In an effort to help researchers find useful health data to fight new coronavirus, Google has added its Search Trends symptoms dataset, which aggregates anonymised search trends for over 400 symptoms, to its Covid-19 Open Data repository.
This will help researchers better understand the spread of Covid-19 and its potential secondary health impacts.
Lack of access to useful high-quality data has posed a significant challenge, and much of the publicly available data is scattered, incomplete, or compiled in many different formats.
“To help researchers spend more of their time understanding the disease instead of wrangling data, we’ve developed a set of tools and processes to make it simpler for researchers to discover and work with normalized high-quality public datasets,” Katherine Chou, Director of Product Management, Google Health said on Thursday.
The Covid-19 Open Data repository is a comprehensive, open-source resource of epidemiological data and related variables like economic indicators or population statistics from over 50 countries.

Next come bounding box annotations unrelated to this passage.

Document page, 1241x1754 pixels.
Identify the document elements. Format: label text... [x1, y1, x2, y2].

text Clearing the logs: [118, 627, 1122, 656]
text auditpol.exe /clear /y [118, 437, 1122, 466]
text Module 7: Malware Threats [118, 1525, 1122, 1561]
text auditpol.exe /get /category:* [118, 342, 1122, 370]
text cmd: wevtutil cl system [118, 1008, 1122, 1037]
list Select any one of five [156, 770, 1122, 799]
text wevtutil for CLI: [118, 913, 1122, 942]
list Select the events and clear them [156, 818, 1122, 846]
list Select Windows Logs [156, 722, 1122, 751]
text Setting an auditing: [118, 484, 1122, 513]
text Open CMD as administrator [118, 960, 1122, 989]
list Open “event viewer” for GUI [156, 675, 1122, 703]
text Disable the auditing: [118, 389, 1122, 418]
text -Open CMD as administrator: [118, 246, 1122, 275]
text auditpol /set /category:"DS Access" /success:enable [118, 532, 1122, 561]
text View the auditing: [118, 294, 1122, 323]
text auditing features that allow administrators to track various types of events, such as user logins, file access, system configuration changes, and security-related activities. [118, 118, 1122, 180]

Each data source contains information on its origin, and how it’s processed so that researchers can confirm its validity and reliability.

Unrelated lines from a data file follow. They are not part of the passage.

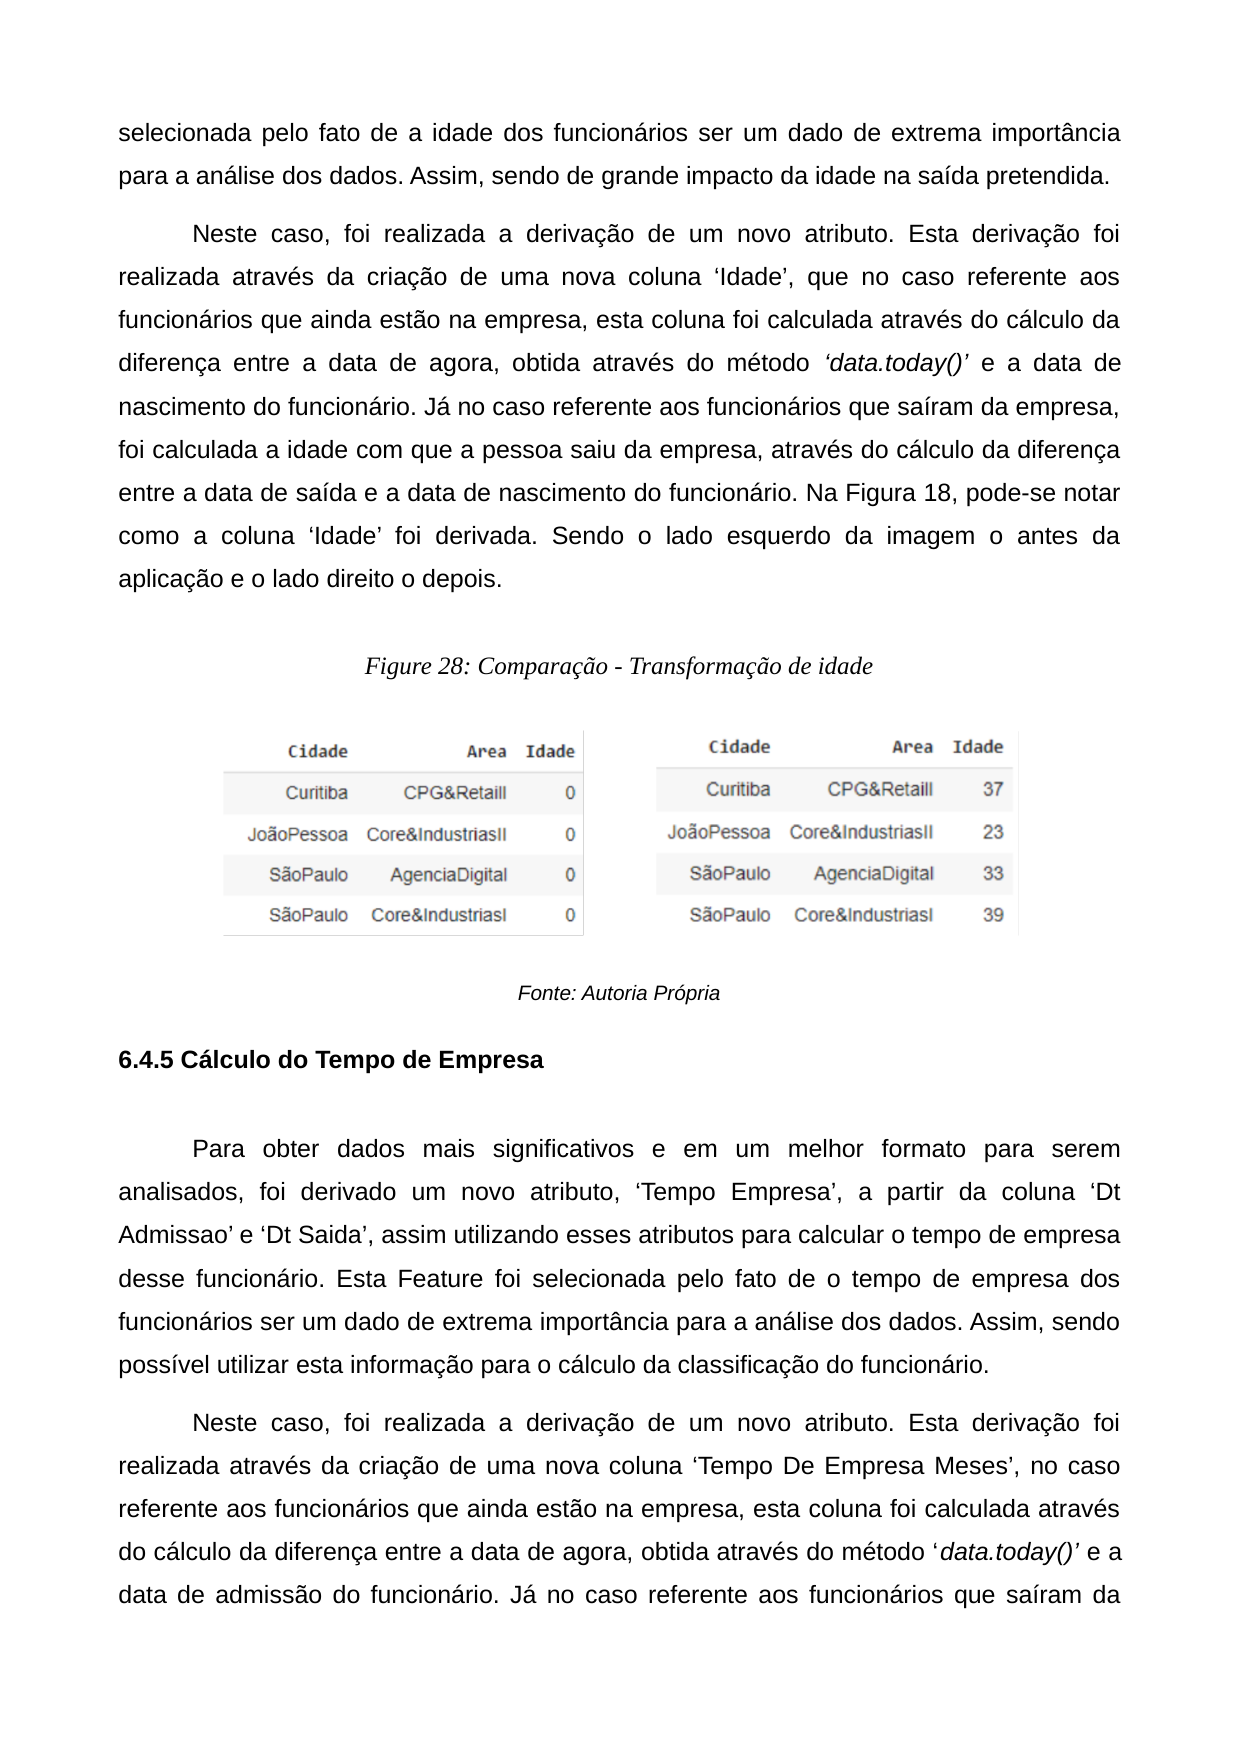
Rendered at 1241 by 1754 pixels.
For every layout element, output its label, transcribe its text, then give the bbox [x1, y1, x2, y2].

text Figure 28: Comparação - Transformação de idade [118, 651, 1122, 679]
text Neste caso, foi realizada a derivação de um novo atributo. Esta derivação foi realizada através da criação de uma nova coluna ‘Idade’, que no caso referente aos funcionários que ainda estão na empresa, esta coluna foi calculada através do cálculo da diferença entre a data de agora, obtida através do método ‘data.today()’ e a data de nascimento do funcionário. Já no caso referente aos funcionários que saíram da empresa, foi calculada a idade com que a pessoa saiu da empresa, através do cálculo da diferença entre a data de saída e a data de nascimento do funcionário. Na Figura 18, pode-se notar como a coluna ‘Idade’ foi derivada. Sendo o lado esquerdo da imagem o antes da aplicação e o lado direito o depois. [118, 219, 1122, 593]
picture [118, 715, 1123, 969]
text Fonte: Autoria Própria [118, 969, 1122, 1004]
text Neste caso, foi realizada a derivação de um novo atributo. Esta derivação foi realizada através da criação de uma nova coluna ‘Tempo De Empresa Meses’, no caso referente aos funcionários que ainda estão na empresa, esta coluna foi calculada através do cálculo da diferença entre a data de agora, obtida através do método ‘data.today()’ e a data de admissão do funcionário. Já no caso referente aos funcionários que saíram da [118, 1408, 1122, 1609]
text [118, 622, 1122, 651]
subtitle 6.4.5 Cálculo do Tempo de Empresa [118, 1045, 1122, 1074]
text Para obter dados mais significativos e em um melhor formato para serem analisados, foi derivado um novo atributo, ‘Tempo Empresa’, a partir da coluna ‘Dt Admissao’ e ‘Dt Saida’, assim utilizando esses atributos para calcular o tempo de empresa desse funcionário. Esta Feature foi selecionada pelo fato de o tempo de empresa dos funcionários ser um dado de extrema importância para a análise dos dados. Assim, sendo possível utilizar esta informação para o cálculo da classificação do funcionário. [118, 1134, 1122, 1379]
text selecionada pelo fato de a idade dos funcionários ser um dado de extrema importância para a análise dos dados. Assim, sendo de grande impacto da idade na saída pretendida. [118, 118, 1122, 190]
text [118, 679, 1122, 715]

The Covid-19 models need to account for uncertainty in order for their predictions to be reliable and useful.
“To help address this challenge, we’re providing researchers examples of how to implement bespoke epidemiological models using TensorFlow Probability (TFP), a library for building probabilistic models that can measure confidence in their own predictions,” Google informed.

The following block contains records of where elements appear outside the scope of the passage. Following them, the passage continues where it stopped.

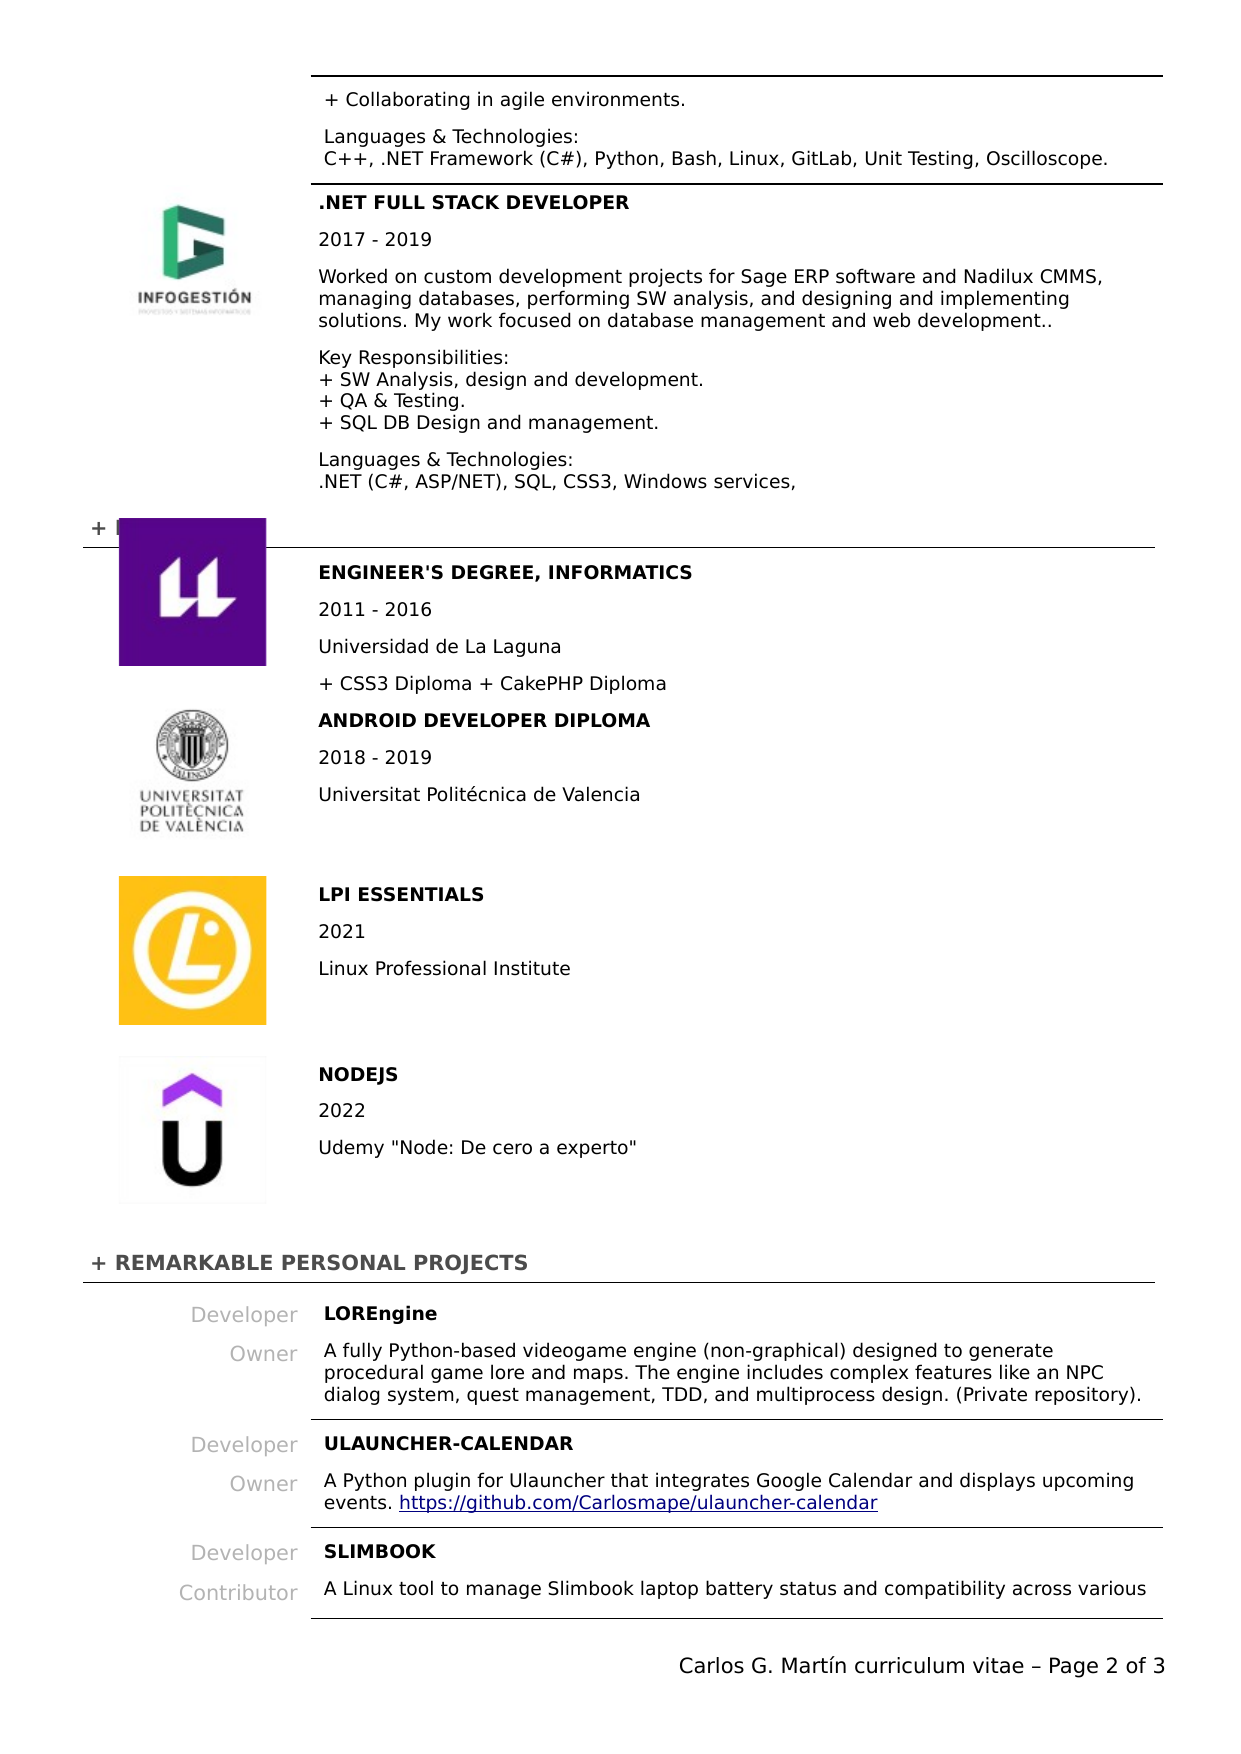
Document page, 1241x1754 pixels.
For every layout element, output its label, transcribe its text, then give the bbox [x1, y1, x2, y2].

table_cell [75, 703, 311, 877]
table_cell LOREngine A fully Python-based videogame engine (non-graphical) designed to generate procedural game lore and maps. The engine includes complex features like an NPC dialog system, quest management, TDD, and multiprocess design. (Private repository). [311, 1290, 1162, 1419]
picture [118, 876, 267, 1025]
picture [118, 1056, 267, 1204]
table_cell Developer Owner [75, 1419, 311, 1527]
table_cell + REMARKABLE PERSONAL PROJECTS [75, 1236, 1162, 1290]
table_cell [75, 1056, 311, 1236]
picture [118, 185, 267, 333]
table_cell ANDROID DEVELOPER DIPLOMA 2018 - 2019 Universitat Politécnica de Valencia [311, 703, 1162, 877]
picture [118, 697, 267, 845]
table_cell [75, 183, 311, 332]
table_cell Developer Contributor [75, 1527, 311, 1618]
table_cell .NET FULL STACK DEVELOPER 2017 - 2019 Worked on custom development projects for Sage ERP software and Nadilux CMMS, managing databases, performing SW analysis, and designing and implementing solutions. My work focused on database management and web development.. Key Responsibilities: + SW Analysis, design and development. + QA & Testing. + SQL DB Design and management. Languages & Technologies: .NET (C#, ASP/NET), SQL, CSS3, Windows services, [311, 185, 1162, 501]
table_cell ENGINEER'S DEGREE, INFORMATICS 2011 - 2016 Universidad de La Laguna + CSS3 Diploma + CakePHP Diploma [311, 555, 1162, 702]
table_cell ULAUNCHER-CALENDAR A Python plugin for Ulauncher that integrates Google Calendar and displays upcoming events. https://github.com/Carlosmape/ulauncher-calendar [311, 1420, 1162, 1527]
table_cell LPI ESSENTIALS 2021 Linux Professional Institute [311, 877, 1162, 1056]
table_cell [75, 555, 311, 697]
table_cell [75, 698, 118, 702]
table_cell [267, 698, 311, 702]
table_cell [75, 333, 311, 501]
table_cell NODEJS 2022 Udemy "Node: De cero a experto" [311, 1056, 1162, 1236]
table_cell SLIMBOOK A Linux tool to manage Slimbook laptop battery status and compatibility across various [311, 1528, 1162, 1618]
table_cell + EDUCATION [75, 501, 1162, 555]
picture [118, 518, 267, 666]
table_cell [75, 877, 311, 1056]
table_cell + Collaborating in agile environments. Languages & Technologies: C++, .NET Framework (C#), Python, Bash, Linux, GitLab, Unit Testing, Oscilloscope. [311, 77, 1162, 183]
table_cell Developer Owner [75, 1290, 311, 1419]
table_cell [75, 75, 311, 183]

With TFP, researchers can use a range of data sources with different granularities, properties, or confidence levels, and factor that uncertainty into the overall prediction models.
This could be particularly useful in fine-tuning the increasingly complex models that epidemiologists are using to understand the spread of Covid-19, particularly in gaining city or county-level insights when only state or national-level datasets exist.
Google researchers have also developed an open-source agent-based simulator that utilises real-world data to simulate populations to help public health organisations fine tune their exposure notification parameters.
The Covid-19 Open Data repository also includes two Google datasets developed to help researchers study the impact of the disease in a privacy-preserving manner.